— EXTRAIT FOURNI —
11 Inversement, certains discours plus optimistes mettent en avant les conséquences du réchauffement climatique comme facteurs positifs pour les relations stratégiques, soit parce qu’elles vont pousser et encourager des réformes dans les pays qui en ont le plus besoin, soit parce qu’elles vont encourager la coopération entre États rivaux. Certains auteurs défendent même la thèse de la diplomatie des catastrophes comme favorable à la coopération bilatérale et multilatérale, en s’appuyant sur l’exemple de l’Inde et du Pakistan amenés à coopérer face aux tremblements de terre de 2001 et de 2005 ; l’aide américaine à l’Iran après le séisme de 2003 ; la surveillance commune des tempêtes tropicales entre Cuba et les États-Unis ; la coopération israélo-jordanienne pour la gestion des eaux du Jourdain ; etc.

12 Des dimensions telles que la gestion, la bonne gouvernance ou la capacité d’adaptation des sociétés doivent permettre d’évaluer les liens exacts entre dégradation environnementale et guerre. Car, s’il existe des conflits armés avec des problématiques environnementales, comme au Darfour, toutes les dégradations environnementales ne conduisent pas au conflit, du moins pas directement. Ainsi, l’instabilité de la zone sahélienne doit plus aux bouleversements démographiques de l’Afrique subsaharienne qu’à l’avancée du désert. Différentes variables doivent être prises en compte telles que la vulnérabilité et la capacité d’adaptation d’une population ou d’un système au changement climatique pour anticiper une réponse sécuritaire adaptée.

— CONSIGNE —
Pouvez-vous reproduire fidèlement le passage de l'extrait sur le climat et les conflits compris entre « 11 Inversement, certains » et « du Jourdain ; etc. », bornes incluses ? Les données ci-après proviennent d'une autre source que l'extrait.

— DONNÉES FOURNIES —
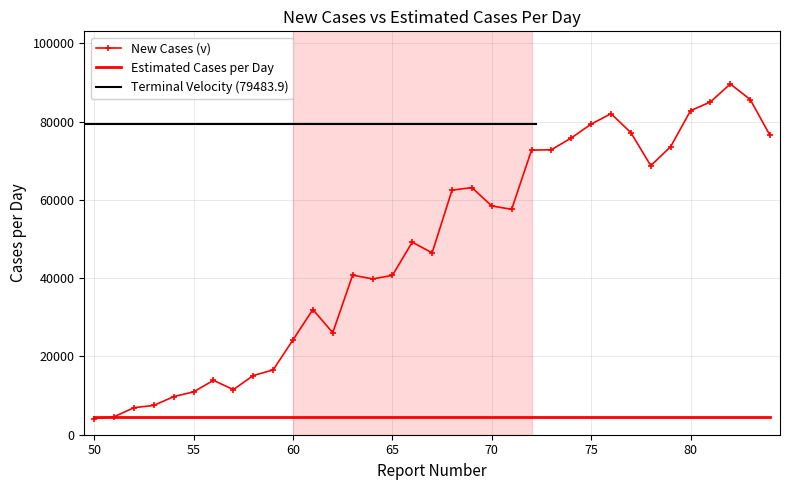

Reading left to right, list all the values displayed in this chart.

4105	4589	6915	7488	9746	10955	13903	11525	15123	16556	24247	32000	26069	40788	39825	40712	49219	46484	62514	63159	58469	57610	72736	72839	75853	79394	82061	77200	68766	73639	82837	85054	89657	85679	76498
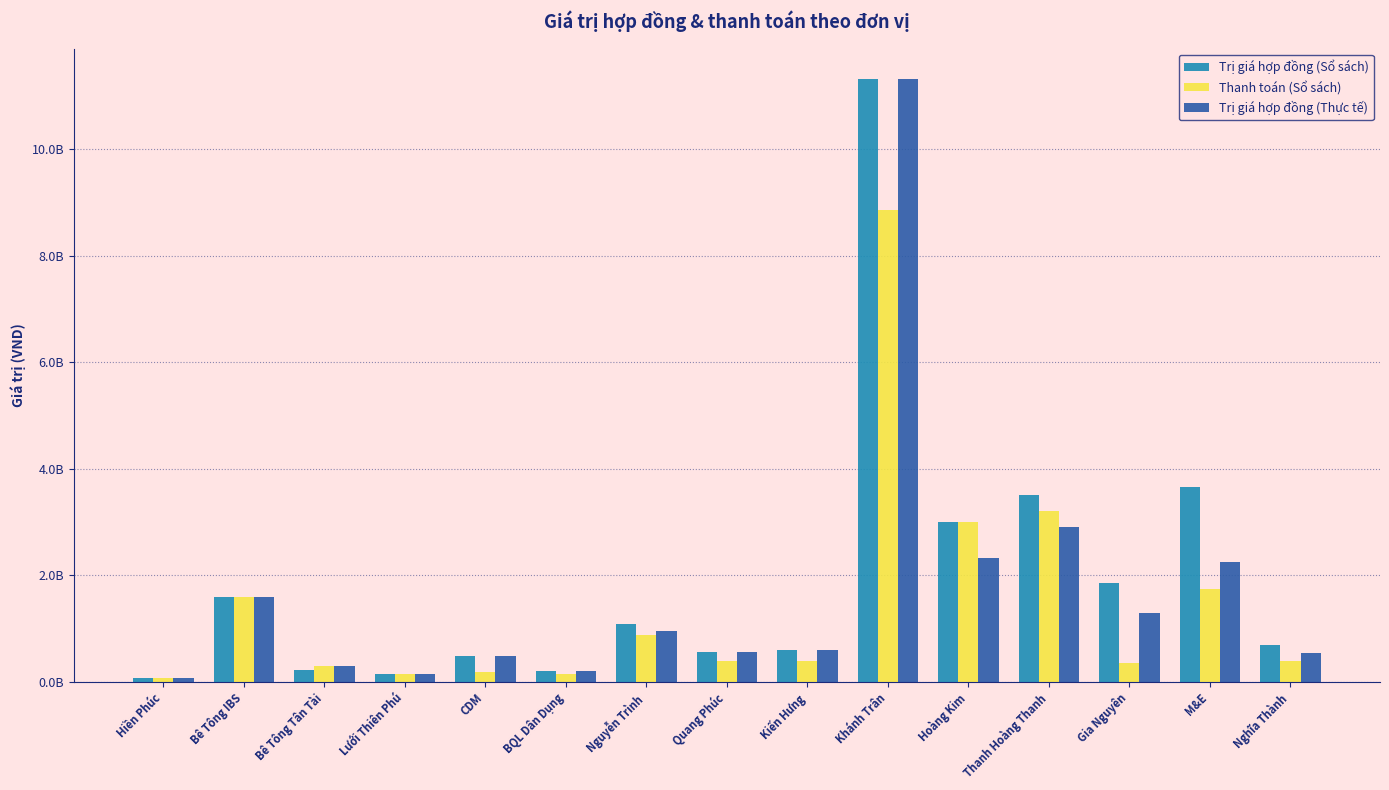

At which label is Thanh toán (Sổ sách) closest to 4465000000?

Thanh Hoàng Thanh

— PRODUCTION ATTENDUE —
11 Inversement, certains discours plus optimistes mettent en avant les conséquences du réchauffement climatique comme facteurs positifs pour les relations stratégiques, soit parce qu’elles vont pousser et encourager des réformes dans les pays qui en ont le plus besoin, soit parce qu’elles vont encourager la coopération entre États rivaux. Certains auteurs défendent même la thèse de la diplomatie des catastrophes comme favorable à la coopération bilatérale et multilatérale, en s’appuyant sur l’exemple de l’Inde et du Pakistan amenés à coopérer face aux tremblements de terre de 2001 et de 2005 ; l’aide américaine à l’Iran après le séisme de 2003 ; la surveillance commune des tempêtes tropicales entre Cuba et les États-Unis ; la coopération israélo-jordanienne pour la gestion des eaux du Jourdain ; etc.